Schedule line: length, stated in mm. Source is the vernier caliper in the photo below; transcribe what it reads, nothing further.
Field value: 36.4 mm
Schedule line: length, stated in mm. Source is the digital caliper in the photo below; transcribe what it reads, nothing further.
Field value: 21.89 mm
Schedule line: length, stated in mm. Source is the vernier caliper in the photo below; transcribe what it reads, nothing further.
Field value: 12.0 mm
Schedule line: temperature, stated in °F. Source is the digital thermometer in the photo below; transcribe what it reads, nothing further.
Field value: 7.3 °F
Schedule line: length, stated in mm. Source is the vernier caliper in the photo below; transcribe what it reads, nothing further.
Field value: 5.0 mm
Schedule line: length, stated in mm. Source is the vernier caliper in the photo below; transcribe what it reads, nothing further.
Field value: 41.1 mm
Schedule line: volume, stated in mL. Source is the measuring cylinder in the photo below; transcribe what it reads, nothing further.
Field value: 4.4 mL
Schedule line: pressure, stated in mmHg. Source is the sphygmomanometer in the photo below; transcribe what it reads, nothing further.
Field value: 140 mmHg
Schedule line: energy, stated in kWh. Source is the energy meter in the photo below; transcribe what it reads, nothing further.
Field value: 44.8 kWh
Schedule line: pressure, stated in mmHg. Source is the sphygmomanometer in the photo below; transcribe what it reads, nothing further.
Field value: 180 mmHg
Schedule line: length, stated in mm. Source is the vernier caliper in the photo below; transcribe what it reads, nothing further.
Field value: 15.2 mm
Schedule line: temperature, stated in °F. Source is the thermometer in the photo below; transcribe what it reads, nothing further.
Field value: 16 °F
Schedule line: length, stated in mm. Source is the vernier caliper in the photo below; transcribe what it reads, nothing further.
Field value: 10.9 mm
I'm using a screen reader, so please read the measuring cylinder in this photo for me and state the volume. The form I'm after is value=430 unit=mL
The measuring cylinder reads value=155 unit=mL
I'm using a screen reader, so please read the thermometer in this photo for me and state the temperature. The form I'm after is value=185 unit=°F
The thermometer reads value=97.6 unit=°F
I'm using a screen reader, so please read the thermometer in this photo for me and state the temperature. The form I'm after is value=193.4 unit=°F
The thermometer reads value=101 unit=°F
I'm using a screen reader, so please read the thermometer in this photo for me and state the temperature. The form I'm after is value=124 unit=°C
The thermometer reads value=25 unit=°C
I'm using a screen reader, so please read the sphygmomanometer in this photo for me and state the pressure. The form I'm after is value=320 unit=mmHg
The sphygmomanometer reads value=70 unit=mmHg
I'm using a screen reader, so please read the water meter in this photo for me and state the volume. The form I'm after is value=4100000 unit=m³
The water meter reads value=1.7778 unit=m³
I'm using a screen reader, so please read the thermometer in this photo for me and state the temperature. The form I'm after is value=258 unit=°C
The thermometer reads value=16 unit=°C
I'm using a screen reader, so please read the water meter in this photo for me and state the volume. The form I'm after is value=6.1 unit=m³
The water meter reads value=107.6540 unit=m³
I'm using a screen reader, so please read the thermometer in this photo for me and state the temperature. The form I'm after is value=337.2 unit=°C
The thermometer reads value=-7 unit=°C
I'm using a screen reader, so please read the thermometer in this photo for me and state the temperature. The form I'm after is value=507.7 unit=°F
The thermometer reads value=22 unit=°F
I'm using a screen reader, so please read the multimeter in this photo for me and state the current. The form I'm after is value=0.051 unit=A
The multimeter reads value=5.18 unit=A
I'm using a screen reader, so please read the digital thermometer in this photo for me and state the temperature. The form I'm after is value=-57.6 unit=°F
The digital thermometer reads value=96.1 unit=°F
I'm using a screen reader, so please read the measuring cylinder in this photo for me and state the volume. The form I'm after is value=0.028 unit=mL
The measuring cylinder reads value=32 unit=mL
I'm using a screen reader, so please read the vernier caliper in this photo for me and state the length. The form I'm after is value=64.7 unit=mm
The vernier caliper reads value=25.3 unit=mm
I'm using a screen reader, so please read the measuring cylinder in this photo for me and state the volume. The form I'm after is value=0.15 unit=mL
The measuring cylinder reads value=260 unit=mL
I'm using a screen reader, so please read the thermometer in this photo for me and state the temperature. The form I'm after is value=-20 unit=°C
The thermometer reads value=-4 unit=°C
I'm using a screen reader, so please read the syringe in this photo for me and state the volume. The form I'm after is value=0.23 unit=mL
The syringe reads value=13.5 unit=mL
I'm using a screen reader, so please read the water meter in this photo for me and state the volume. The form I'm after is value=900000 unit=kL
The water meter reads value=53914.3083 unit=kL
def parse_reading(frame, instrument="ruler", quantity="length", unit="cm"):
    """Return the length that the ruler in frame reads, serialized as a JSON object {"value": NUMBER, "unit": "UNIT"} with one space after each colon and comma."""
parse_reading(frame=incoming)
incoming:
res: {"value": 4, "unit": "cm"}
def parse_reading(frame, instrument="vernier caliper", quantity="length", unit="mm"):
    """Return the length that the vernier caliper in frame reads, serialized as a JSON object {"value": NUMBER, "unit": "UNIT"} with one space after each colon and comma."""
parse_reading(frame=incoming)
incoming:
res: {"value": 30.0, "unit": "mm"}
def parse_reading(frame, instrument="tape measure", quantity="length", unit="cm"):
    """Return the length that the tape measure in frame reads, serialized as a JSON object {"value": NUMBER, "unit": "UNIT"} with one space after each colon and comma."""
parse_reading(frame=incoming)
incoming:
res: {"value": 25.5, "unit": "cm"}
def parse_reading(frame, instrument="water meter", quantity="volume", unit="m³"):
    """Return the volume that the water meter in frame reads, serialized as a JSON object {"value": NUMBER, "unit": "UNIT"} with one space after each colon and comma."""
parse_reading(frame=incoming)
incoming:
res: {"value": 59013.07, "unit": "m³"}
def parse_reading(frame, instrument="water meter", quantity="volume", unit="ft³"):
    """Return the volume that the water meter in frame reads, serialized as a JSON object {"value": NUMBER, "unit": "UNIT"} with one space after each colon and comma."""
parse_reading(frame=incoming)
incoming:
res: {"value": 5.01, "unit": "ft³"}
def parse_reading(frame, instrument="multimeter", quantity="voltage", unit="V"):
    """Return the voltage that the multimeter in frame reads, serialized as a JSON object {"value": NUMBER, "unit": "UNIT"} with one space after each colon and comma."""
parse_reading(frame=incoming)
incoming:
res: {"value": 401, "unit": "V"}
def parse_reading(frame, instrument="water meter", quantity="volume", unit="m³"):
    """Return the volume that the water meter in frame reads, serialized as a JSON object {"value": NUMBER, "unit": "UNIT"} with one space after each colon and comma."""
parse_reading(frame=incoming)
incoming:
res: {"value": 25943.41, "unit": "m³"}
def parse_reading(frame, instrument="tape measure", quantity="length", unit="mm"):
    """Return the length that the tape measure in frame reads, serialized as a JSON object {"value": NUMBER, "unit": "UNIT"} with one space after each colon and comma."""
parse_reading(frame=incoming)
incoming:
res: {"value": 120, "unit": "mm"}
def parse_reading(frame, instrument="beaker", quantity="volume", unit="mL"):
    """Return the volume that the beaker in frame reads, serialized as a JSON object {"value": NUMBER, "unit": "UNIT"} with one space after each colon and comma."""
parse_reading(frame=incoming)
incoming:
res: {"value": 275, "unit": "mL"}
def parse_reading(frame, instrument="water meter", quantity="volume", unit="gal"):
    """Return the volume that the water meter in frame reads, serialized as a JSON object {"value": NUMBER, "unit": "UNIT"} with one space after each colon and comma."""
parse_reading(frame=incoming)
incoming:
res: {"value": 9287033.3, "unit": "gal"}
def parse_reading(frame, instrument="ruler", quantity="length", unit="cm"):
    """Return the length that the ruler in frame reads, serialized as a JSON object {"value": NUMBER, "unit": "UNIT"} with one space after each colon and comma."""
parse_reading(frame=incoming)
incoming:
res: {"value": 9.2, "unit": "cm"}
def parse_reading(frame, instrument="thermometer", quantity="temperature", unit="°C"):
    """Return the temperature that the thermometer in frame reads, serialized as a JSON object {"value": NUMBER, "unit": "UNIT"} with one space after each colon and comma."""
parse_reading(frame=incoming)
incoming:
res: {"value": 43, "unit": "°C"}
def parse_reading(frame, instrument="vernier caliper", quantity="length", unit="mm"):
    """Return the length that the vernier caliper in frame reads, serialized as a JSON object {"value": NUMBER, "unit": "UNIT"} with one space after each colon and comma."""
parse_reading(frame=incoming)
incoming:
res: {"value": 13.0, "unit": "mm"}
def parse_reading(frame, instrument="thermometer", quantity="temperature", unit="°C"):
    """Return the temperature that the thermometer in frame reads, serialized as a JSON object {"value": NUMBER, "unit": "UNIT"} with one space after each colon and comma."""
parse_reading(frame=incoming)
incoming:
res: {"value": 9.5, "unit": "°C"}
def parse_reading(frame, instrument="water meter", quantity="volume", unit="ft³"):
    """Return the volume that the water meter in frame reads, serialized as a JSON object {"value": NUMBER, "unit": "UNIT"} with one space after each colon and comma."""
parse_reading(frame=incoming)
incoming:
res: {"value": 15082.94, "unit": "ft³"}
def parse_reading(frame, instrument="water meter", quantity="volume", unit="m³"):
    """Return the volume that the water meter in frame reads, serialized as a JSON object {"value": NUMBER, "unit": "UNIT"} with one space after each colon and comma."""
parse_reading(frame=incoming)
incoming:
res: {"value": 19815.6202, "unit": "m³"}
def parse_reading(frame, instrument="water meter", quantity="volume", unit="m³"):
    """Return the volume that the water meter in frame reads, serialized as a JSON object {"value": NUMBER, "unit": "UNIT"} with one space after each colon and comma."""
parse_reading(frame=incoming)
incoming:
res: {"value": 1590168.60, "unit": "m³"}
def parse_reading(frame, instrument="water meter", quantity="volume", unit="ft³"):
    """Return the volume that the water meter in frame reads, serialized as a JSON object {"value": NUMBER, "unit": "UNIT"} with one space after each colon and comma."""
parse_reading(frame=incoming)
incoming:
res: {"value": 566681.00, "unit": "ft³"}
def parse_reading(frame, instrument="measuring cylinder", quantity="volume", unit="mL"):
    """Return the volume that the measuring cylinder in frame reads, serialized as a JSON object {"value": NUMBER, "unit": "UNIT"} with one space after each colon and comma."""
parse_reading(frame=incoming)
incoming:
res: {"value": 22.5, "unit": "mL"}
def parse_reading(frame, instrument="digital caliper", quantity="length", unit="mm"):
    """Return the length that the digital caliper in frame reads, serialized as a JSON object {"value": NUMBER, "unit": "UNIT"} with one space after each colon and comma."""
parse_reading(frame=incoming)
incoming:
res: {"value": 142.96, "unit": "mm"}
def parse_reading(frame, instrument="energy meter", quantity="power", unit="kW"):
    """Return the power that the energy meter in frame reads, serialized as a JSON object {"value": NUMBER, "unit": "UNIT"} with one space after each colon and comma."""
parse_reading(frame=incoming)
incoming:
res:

- - -

Problem requirements:
Render every line of the records from the one containing "is value=6.1 unit=m³" down to the one containing "The water meter reads value=107.6540 unit=m³", both included, as a JSON list of strings with one string per line and blank lines omitted.

Result of the task:
[
  "I'm using a screen reader, so please read the water meter in this photo for me and state the volume. The form I'm after is value=6.1 unit=m³",
  "The water meter reads value=107.6540 unit=m³"
]